Yabancı devlet başkanları ve eşlerine gönderdikleri yazılarla, işgaller karşısında kadın ve çocukların uğradığı zulümleri protesto eden, ayrıca padişaha, İstanbul hükümetine, bazı kuruluşlara, yabancı devlet temsilcilerine, Osmanlı basın kuruluşlarına protesto telgrafları çeken vatansever kadınlar, milli mücadele tarihinde haklı ve onurlu bir yere sahip oldu.
Sivas Anadolu Kadınları Müdafaa-i Vatan Cemiyeti, milli mücadelenin başlarında girişilen milli davanın sesinin her tarafa duyurulması amacıyla 6 Nisan 1920'de kurulan Anadolu Ajansının (AA) kuruluşunun da Mustafa Kemal Paşa tarafından ilk duyurulduğu sivil merkezler arasında yer aldı. Mustafa Kemal Paşa'nın AA'nın kurulduğuna ilişkin bütün yurda, askeri ve sivil makamlara Temsilciler Kurulu adına gönderdiği tarihi genelgenin ulaştırıldığı sivil merkezlerden biri de bu dernek oldu.

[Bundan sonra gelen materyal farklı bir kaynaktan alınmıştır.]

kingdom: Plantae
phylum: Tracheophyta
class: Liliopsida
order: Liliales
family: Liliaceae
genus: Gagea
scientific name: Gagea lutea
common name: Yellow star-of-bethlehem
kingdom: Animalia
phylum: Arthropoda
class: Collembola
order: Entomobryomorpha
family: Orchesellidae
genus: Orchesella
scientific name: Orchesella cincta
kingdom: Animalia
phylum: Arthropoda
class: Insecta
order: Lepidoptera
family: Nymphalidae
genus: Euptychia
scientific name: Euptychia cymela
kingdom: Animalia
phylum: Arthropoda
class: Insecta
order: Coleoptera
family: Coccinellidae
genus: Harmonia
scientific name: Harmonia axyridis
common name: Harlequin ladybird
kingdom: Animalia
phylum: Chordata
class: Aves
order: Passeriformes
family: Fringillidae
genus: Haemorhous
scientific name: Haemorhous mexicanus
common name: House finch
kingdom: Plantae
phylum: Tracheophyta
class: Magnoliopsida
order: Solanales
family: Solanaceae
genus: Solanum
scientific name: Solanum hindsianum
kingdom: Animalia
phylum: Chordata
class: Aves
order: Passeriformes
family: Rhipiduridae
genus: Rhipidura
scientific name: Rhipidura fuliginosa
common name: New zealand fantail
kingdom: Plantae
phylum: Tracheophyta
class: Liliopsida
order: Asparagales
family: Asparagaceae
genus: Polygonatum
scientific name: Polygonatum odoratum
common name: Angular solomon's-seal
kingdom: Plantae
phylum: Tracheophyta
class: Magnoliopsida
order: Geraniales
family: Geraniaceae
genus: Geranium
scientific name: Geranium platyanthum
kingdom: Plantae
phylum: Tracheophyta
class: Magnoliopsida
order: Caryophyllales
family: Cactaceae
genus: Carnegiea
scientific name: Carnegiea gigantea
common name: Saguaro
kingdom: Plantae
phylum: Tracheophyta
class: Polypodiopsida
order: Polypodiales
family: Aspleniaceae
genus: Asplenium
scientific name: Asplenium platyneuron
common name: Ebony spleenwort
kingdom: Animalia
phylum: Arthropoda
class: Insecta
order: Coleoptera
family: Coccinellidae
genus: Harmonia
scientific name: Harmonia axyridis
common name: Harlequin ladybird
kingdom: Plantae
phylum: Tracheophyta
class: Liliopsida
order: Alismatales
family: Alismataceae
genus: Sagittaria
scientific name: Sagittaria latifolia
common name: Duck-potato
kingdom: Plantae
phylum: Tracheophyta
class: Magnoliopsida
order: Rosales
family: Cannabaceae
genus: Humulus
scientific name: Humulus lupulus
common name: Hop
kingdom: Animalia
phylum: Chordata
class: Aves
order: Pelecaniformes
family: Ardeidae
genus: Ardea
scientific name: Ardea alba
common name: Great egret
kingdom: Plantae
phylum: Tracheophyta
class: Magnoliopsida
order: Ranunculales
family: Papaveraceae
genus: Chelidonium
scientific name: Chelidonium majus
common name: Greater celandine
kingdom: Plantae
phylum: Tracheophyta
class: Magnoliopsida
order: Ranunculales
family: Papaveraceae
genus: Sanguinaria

Sivas Valiliğince TBMM Kültür ve Sanat Yayın Kurulunun katkılarıyla 4 Eylül Sivas Kongresi'nin yıl dönümü dolayısıyla bastırılan ve Cumhuriyet Üniversitesi Atatürk İlkeleri ve İnkılap Tarihi Okutmanı Ergün Tarıkahya'nın metin yazarlığını yaptığı kitapçıkta da Sivas Anadolu Kadınları Müdafaa-i Vatan Cemiyeti hakkında bilgi yer alıyor.
Sivas'ın Kurtuluş Savaşı'ndaki öneminin sadece Sivas Kongresi'ne ev sahipliği yapmasından ibaret olmadığının belirtildiği kitapçıkta, Kurtuluş Savaşı'nda en çok şehit veren illerden birisi olan Sivas'ın Müdafaa-i Hukuk Cemiyeti ve Kuvay-ı Milliye örgütü ile aktif olarak mücadeleye katıldığı, ama asıl dikkat çekici yönünün Sivaslı kadınların kurduğu milli mücadele döneminin tek resmi kadın derneği olan Sivas Anadolu Kadınları Müdafaa-i Vatan Cemiyeti olduğu kaydediliyor.
Derneğin vatanın kurtuluşu için yaptığı faaliyetler hakkında belge ve fotoğraflarla bilgi verilen kitapçıkta, Sivas Valisi Reşit Paşa'nın eşi olan derneğin başkanı Melek Reşit Hanım'ın, derneğin kuruluşu öncesi yapılan genel toplantıda vatansever kadınlara yaptığı konuşmaya da yer veriliyor.
''Muhterem hemşirelerim'' diye sözlerine başlayan Melek Reşit Hanım, konuşmasında şu ifadeleri kullanıyor:
''Bugün buraya toplanmaktaki maksadımız, memleketimiz hakkında biraz görüşmek, dertleşmek, ağlaşmak, Cenab-ı Hakka yalvarmak, lazım gelirse vatanın müdafaası için hatta ölüme bile katlanmaktır. Çünkü istiklalini kaybeden bir millet, en büyük rahata nail olsa bile artık o memleketin sahibi değildir, esiridir. Bir insan küçük bir evin hanımı olmayı, elbet büyük bir evin hizmetçisi olmaya tercih eder...''
Dernekle ilgili araştırmaları olan araştırmacı-yazar Sabiha Serin, yaptığı açıklamada, ülkede hatta dünyada yaşayan herkesin bu önemli derneği hatırlayıp bilgilenmesi gerektiğini belirterek, ''Tüm Türk kadınlarının, bu dernekte çalışan değerli vatansever hanımları örnek almaları gerektiğine inanıyorum. Bu cemiyetin varlığını ne yazıktır ki bugüne kadar çok az Sivaslı bilmiş, okul ders kitaplarında dahi bu önemli derneğe yer verilmemiştir'' diye konuştu.
Tüm kadınların o dönemdeki çağdaş, yurtsever hanımlar gibi olup birlik beraberlik içerisinde duyarlı, mücadeleci, üretici olması gerektiğini ifade eden Serin, ''Ülkemiz ve Sivas'ımız ancak o zaman tarihteki layık olduğu yeri koruyabilir'' dedi.
Dernekle ilgili uzun süren bir araştırma yaptığını söyleyen Sabiha Serin, bu araştırmalar sonucunda ''Sivas Anadolu Kadınları Müdafaa-i Vatan Cemiyeti'' adlı bir makale hazırladığını bildirdi.